Trecho apresentado >>
▼

Se podermos resumir a questão relevante, reconhecendo embora a sua complexidade, diremos o seguinte: se os factos alegados, relevantes no sentido de potenciarem uma pretensão jurídica, independentemente da sua qualificação, se esgotam na tutela formulada na (primeira) ação, não servem a uma (repetida) pretensão. Dito de outro modo, se a pretensão se repete, há caso julgado, mesmo que os factos e seu efeito jurídico pareçam distintos, mas não afirmem outros e autónomos efeitos jurídicos.

Descendo ao caso dos autos, pensamos que a 1.ª instância decidiu corretamente e que se verifica a exceção do caso julgado, impeditiva da repetição da causa.

Melhor o compreenderemos se citarmos aqui a decisão que na primeira demanda foi a definitiva e transitada, o acórdão do Supremo que negou a Revista e confirmou a decisão da Relação de Coimbra. Aí se diz, com muita clareza, o seguinte:

1 – O negócio prometido, como a recorrente aceita, já foi celebrado.

2 – Se é verdade que as partes subordinaram a um acontecimento futuro e incerto a produção de efeitos do negócio, daí não decorre a procedência da causa, pois a autora apenas podia vender, como vendeu, o imóvel depois de ser titular da totalidade das ações do capital social da sociedade ré.

▲

Dados registados >>
▼

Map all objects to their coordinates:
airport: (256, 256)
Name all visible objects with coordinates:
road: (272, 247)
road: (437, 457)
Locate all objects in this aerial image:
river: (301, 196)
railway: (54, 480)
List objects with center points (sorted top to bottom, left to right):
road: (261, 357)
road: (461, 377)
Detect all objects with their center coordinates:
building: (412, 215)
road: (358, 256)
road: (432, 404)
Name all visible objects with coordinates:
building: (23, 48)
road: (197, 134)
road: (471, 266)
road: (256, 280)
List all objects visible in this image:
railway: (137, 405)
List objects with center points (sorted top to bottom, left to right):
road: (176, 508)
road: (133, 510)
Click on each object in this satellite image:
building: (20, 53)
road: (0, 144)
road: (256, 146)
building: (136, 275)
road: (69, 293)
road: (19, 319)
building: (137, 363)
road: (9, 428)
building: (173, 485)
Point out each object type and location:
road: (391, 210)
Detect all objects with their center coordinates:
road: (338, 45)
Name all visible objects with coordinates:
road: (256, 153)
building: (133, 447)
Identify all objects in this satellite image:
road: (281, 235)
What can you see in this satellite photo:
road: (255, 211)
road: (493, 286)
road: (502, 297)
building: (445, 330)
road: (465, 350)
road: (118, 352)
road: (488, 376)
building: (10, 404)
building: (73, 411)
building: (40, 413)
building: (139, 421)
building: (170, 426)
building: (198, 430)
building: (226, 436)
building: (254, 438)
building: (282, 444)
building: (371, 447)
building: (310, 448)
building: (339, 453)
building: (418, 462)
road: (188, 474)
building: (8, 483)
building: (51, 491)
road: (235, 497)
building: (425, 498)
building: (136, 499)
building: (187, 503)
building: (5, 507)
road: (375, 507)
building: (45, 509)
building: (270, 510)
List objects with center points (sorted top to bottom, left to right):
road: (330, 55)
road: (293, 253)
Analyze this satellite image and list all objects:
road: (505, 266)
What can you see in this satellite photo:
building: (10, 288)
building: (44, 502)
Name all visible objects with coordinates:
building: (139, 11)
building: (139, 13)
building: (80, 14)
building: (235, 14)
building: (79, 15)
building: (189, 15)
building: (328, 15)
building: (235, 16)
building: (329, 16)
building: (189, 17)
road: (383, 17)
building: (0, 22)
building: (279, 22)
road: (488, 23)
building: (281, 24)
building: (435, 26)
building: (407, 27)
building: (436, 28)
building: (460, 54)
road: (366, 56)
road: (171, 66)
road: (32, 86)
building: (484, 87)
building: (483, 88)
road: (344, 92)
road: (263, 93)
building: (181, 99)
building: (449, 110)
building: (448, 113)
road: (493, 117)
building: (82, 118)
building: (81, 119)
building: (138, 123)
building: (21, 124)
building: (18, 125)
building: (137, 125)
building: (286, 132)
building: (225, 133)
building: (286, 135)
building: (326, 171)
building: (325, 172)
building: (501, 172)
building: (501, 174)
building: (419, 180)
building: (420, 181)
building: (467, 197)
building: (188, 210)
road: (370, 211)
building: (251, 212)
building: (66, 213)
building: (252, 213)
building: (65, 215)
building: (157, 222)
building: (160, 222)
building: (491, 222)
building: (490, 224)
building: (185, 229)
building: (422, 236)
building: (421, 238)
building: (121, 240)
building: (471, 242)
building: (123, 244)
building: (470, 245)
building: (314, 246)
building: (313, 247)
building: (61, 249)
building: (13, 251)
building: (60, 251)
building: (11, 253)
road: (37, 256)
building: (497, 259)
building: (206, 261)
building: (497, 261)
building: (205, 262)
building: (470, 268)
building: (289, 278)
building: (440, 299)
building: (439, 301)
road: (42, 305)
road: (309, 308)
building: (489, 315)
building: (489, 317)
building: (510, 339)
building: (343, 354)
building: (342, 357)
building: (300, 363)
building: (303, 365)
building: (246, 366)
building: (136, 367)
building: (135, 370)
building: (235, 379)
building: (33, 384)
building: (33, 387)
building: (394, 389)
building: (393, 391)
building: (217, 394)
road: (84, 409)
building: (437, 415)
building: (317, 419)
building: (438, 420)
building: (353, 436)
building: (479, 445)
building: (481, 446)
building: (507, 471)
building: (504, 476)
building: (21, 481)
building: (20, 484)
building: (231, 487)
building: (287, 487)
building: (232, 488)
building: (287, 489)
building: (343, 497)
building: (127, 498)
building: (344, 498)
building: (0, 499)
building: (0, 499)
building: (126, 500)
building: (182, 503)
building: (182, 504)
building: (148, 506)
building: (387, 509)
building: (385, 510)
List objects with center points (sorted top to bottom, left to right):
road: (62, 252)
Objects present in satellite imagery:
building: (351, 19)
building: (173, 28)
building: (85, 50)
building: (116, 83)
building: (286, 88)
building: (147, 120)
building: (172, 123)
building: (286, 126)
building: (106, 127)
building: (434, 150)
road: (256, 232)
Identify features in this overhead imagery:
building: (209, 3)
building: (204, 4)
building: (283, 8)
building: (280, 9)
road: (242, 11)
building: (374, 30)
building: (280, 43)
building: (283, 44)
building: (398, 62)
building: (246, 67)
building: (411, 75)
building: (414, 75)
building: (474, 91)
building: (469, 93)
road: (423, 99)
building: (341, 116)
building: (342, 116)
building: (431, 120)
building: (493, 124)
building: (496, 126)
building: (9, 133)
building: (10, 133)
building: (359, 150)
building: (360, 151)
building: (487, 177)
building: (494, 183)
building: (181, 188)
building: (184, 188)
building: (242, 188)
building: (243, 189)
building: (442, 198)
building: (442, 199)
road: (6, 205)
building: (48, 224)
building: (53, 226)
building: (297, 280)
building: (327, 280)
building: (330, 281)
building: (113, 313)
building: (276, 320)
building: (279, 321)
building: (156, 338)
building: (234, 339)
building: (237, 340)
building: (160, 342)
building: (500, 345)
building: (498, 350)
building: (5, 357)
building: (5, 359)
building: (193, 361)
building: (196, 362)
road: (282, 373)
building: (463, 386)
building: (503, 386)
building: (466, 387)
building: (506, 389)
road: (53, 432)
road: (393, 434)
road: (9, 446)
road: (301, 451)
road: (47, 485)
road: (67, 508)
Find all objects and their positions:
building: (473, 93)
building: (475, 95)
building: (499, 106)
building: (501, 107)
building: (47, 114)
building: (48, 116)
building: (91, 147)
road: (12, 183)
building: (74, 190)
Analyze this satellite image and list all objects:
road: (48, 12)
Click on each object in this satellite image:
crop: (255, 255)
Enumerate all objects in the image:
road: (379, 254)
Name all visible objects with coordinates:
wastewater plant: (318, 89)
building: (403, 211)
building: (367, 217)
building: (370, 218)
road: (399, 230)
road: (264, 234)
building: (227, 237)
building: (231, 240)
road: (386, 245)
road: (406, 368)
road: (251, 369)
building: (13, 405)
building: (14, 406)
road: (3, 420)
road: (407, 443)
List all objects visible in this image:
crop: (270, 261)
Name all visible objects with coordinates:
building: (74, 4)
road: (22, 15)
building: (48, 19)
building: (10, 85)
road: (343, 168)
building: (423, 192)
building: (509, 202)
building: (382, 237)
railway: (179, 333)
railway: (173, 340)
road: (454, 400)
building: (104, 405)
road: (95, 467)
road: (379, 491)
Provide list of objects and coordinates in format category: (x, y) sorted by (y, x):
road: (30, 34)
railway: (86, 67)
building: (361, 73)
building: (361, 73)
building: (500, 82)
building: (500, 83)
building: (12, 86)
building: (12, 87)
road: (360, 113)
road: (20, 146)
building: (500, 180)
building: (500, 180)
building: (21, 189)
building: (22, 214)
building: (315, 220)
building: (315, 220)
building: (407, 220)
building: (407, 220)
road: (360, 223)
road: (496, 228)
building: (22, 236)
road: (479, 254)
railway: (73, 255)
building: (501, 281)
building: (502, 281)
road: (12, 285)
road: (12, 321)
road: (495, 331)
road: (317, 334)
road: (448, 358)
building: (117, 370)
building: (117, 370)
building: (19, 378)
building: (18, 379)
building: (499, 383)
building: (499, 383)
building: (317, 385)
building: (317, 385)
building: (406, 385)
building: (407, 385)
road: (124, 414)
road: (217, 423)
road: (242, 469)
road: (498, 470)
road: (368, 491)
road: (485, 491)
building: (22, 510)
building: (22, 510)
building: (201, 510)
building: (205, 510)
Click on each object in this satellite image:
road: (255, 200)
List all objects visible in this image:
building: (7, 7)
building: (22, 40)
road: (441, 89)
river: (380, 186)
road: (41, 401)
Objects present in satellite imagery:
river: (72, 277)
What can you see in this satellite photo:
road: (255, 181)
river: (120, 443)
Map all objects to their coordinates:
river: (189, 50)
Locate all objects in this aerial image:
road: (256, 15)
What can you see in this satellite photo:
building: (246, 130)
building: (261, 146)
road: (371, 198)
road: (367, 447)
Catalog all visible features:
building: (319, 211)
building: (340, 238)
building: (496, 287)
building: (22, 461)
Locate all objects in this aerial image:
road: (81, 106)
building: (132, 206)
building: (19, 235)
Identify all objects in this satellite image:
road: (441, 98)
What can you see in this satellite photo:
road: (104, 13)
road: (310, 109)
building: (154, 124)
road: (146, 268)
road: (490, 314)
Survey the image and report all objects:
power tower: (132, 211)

▲

Lista de tarefas >>
#1 Indique se cada afirmação concorda com o trecho sobre caso julgado, respondendo sim ou não e citando as palavras do trecho que o decidem: (a) considera-se que a 1.ª instância decidiu bem; (b) o acórdão do Supremo deu provimento à Revista; (c) o negócio prometido ainda não tinha sido celebrado.
#2 Transcreva do trecho sobre caso julgado a parte que começa em "2 – Se é verdade" e segue até "da sociedade ré.".
Este material não tem qualquer ligação com o trecho.

Respostas por tarefa >>
#1
(a) Sim: "pensamos que a 1.ª instância decidiu corretamente"
(b) Não: "o acórdão do Supremo que negou a Revista"
(c) Não: "O negócio prometido, como a recorrente aceita, já foi celebrado."

#2
2 – Se é verdade que as partes subordinaram a um acontecimento futuro e incerto a produção de efeitos do negócio, daí não decorre a procedência da causa, pois a autora apenas podia vender, como vendeu, o imóvel depois de ser titular da totalidade das ações do capital social da sociedade ré.